FIG. 1 shows a silicon-containing polymer material represented by polysilane in which a bond of a silicon atom is cleaved using the present invention.
It is a conceptual diagram of the reaction at the time of performing oxygen reactive ion etching.

FIG. 2 is a conceptual diagram of a dry etching method according to the present invention, which shows a process of transferring a pattern of an upper layer resist to a lower layer resist by oxygen reactive ion etching to form a pattern having a high aspect ratio.

[Explanation of symbols]

1: Silicon-containing polymer material such as polysilane, 2: Silicon atom, 3: Ionizing radiation, 4: Silicon dangling bond, 5: Oxygen gas plasma, 6: Oxidized silicon-containing polymer material, 7: Upper layer Resist pattern,
8: Lower layer resist, 9: Silicon substrate, 10: Soft X-ray with wavelength of 4.5 nm to 20 nm and intensity of 0.1 W / cm ² , 11: Pattern of upper layer resist in which bond of silicon atom is broken, 12: Oxygen gas plasma, 13: pattern of oxidized upper layer resist, 14: pattern formed on lower layer resist by reactive ion etching.
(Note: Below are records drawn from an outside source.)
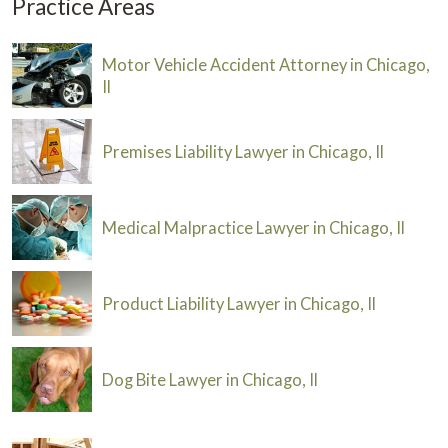
Practice Areas
Motor Vehicle Accident Attorney in Chicago,
Il
Premises Liability Lawyer in Chicago, Il
Medical Malpractice Lawyer in Chicago, Il
Product Liability Lawyer in Chicago, Il
Dog Bite Lawyer in Chicago, Il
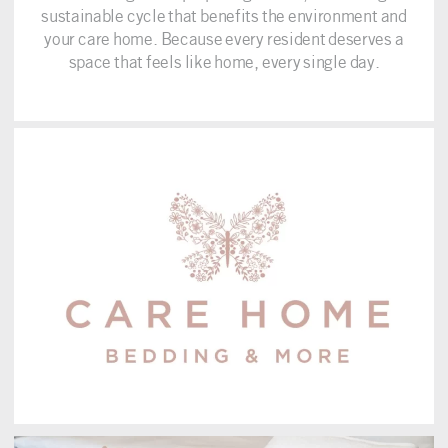
sustainable cycle that benefits the environment and
your care home. Because every resident deserves a
space that feels like home, every single day.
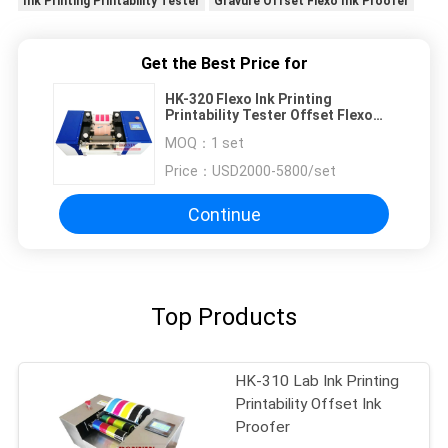
Ink Printing Printability Tester
Gravure Offset Flexo Ink Proofer
Get the Best Price for
HK-320 Flexo Ink Printing
Printability Tester Offset Flexo
Ink Proofer Tester
MOQ：
1 set
Price：
USD2000-5800/set
Continue
Top Products
HK-310 Lab Ink Printing
Printability Offset Ink
Proofer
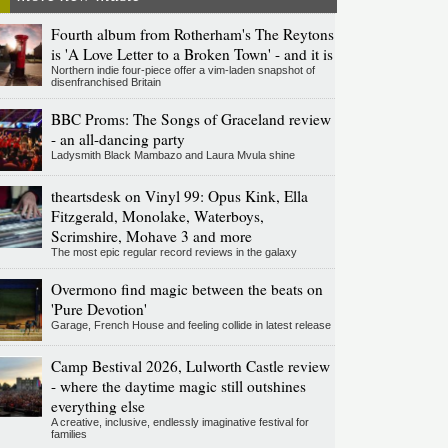
Fourth album from Rotherham's The Reytons
is 'A Love Letter to a Broken Town' - and it is
Northern indie four-piece offer a vim-laden snapshot of
disenfranchised Britain
BBC Proms: The Songs of Graceland review
- an all-dancing party
Ladysmith Black Mambazo and Laura Mvula shine
theartsdesk on Vinyl 99: Opus Kink, Ella
Fitzgerald, Monolake, Waterboys,
Scrimshire, Mohave 3 and more
The most epic regular record reviews in the galaxy
Overmono find magic between the beats on
'Pure Devotion'
Garage, French House and feeling collide in latest release
Camp Bestival 2026, Lulworth Castle review
- where the daytime magic still outshines
everything else
A creative, inclusive, endlessly imaginative festival for
families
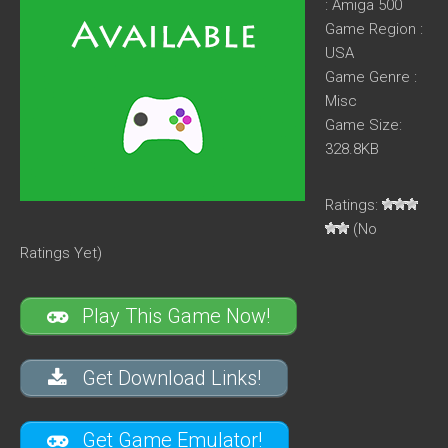
: Amiga 500
Game Region :
USA
Game Genre :
Misc
Game Size:
328.8KB
Ratings:
(No
Ratings Yet)
Play This Game Now!
Get Download Links!
Get Game Emulator!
 ─────────────────────────────────────────────────── ─── Continuation of the front page (72) Inventor Taro Ogawa 1-280 Higashi Koikekubo, Kokubunji, Tokyo Inside Hitachi Central Research Laboratory (72) Inventor Takashi Soga 1-280 Higashi Koikeku, Kokubunji, Tokyo Hitachi, Ltd. Central Research Laboratory (72) Inventor Eiji Takeda 1-280, Higashi Koikekubo, Kokubunji, Tokyo Central Research Laboratory, Hitachi, Ltd. (72) Inventor Hiroaki Tachibana 1-1, East Higashi, Tsukuba-shi, Ibaraki Industrial Technology Research Institute In-house (72) Inventor Mutsura Matsumoto, 1-1, Higashi 1-1 Tsukuba, Ibaraki Prefecture Institute of Industrial Science and Technology

Claims (3)

[Claims] 1. A desired pattern is formed on a silicon-containing resist film, and the resist pattern is used as a mask.
In the dry etching method for processing the lower layer resist or substrate by oxygen reactive ion etching, prior to oxygen reactive ion etching, ionizing radiation is partially or entirely irradiated and the atoms constituting the resist molecule are irradiated in the irradiated portion. A dry etching method characterized by promoting the oxidation of silicon in a resist pattern to improve the resistance of the resist pattern to dry etching in the subsequent oxygen-reactive ion etching by breaking the bond between the two. 2. The dry etching method according to claim 1, wherein the silicon-containing resist film is a silicon compound, polysilane, a polysilane derivative having a silicon-silicon bond in the main chain, or a polysilane / sulfone copolymer. A dry etching method using a polyolefin or polymethylmethacrylate having a silyl group introduced into a side chain. 3. A dry etching method according to any one of claims 1 to 2, wherein the bond of silicon atoms is efficiently cut by selecting the wavelength of ionizing radiation. Etching method.